Именно то, что Вера сейчас почти выкрикнула ему в лицо, именно этого он не видел. Лжи. Фальши. Хитрости. Изворотливости. Он не видел. Рассказывал Анжелике про Сашку, про Нику, про больницу на сто восьмом, глядел — и не без удовольствия глядел — на милое точёное личико, на тонкие пальчики, перекручивающие нитку жемчуга, на пепельные, немного кукольные локоны, слушал её голос, в нежную мелодию которого так органично вплетались смятение и беспомощность. И только один раз он запнулся. Всего один раз. Когда поймал взгляд её синих глаз, отражающийся в зеркале. Тот самый взгляд, что он однажды уже видел. Видел у женщины, которая, не обращая внимания на сидевшего рядом ребёнка, её собственного ребенка, сказала: «Где я должна подписать? Давайте, я всё подпишу!»
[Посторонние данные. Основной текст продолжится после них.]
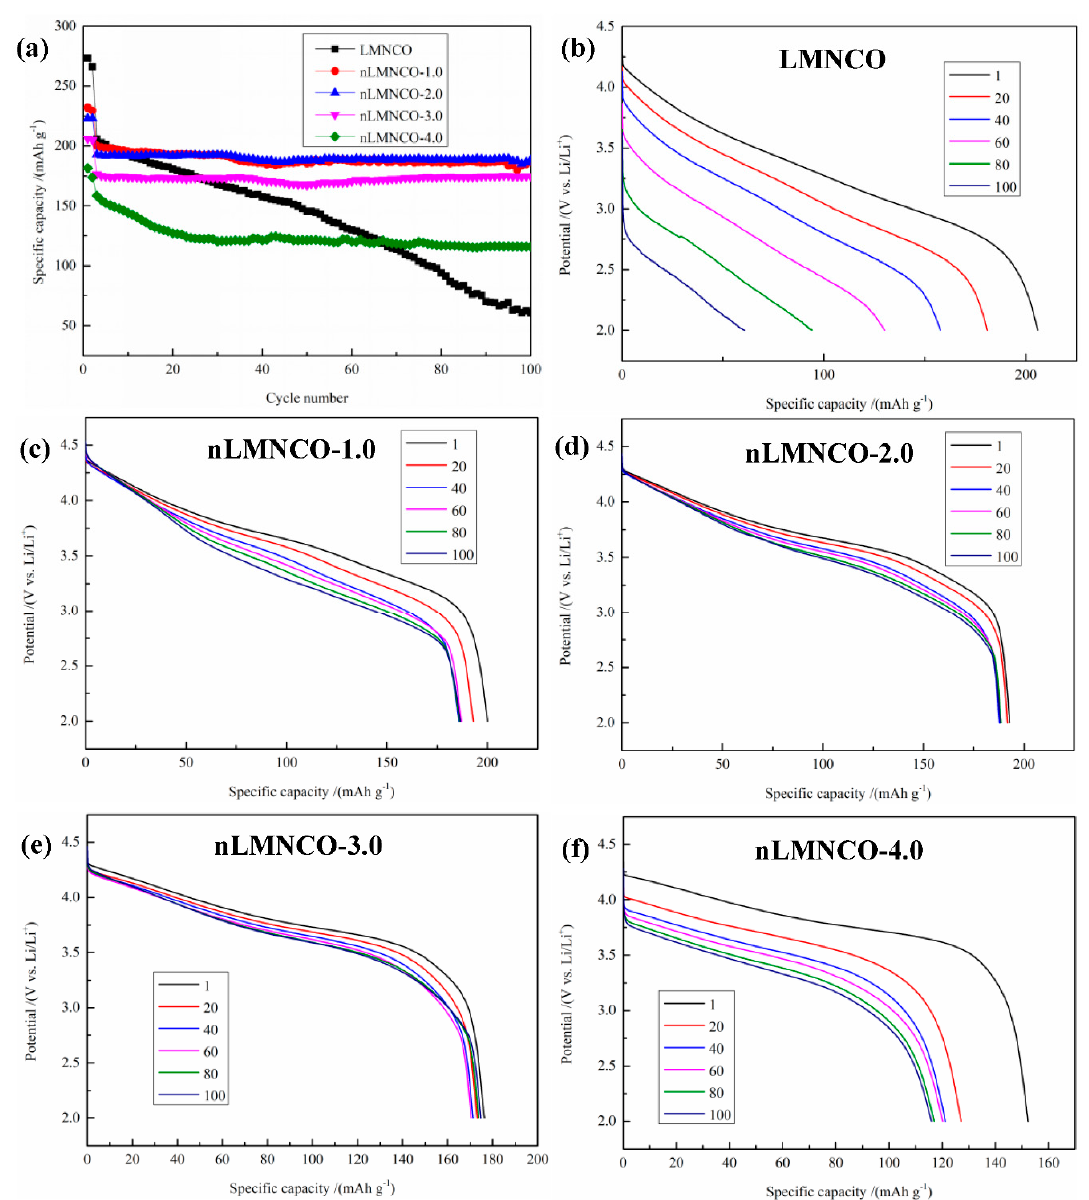
Figure 8. Performance of the LMNCO, nLMNCO-1.0, nLMNCO-2.0, nLMNCO-3.0, and nLMNCO- 4.0 cathode materials at 0.5 C: ( a ) long cycle performance and ( b – f ) discharge capacity curves with different turn numbers.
Вера продолжала горячо говорить — про Анжелику, про Сашу, который «вообще-то Поляков, а вовсе никакой не Бельский», и что настоящая мама у него на шестьдесят пятом, и что… Олег слушал и не слышал, с ужасом понимая свою ошибку.
Как же слеп он был. Как слеп! А ведь царапало, мешало то, что Анжелика солгала ему при встрече, и все эти мелочи, странные паузы, даже то, что его так торопливо выставили за дверь — всё казалось теперь неестественным и подозрительным.
— Да ладно, Олег Станиславович, — Вера оборвала свою гневную проповедь. — Теперь-то уж чего. Дело сделано. Главное, что Саши сейчас в приёмной нет. Но вот если он там появится… А знаете что, — Вере, видимо, пришла в голову какая-то мысль. Она даже просияла. — Я кое-что придумала. Вы к Долинину сами пойти не можете, это факт. Поэтому пойду я!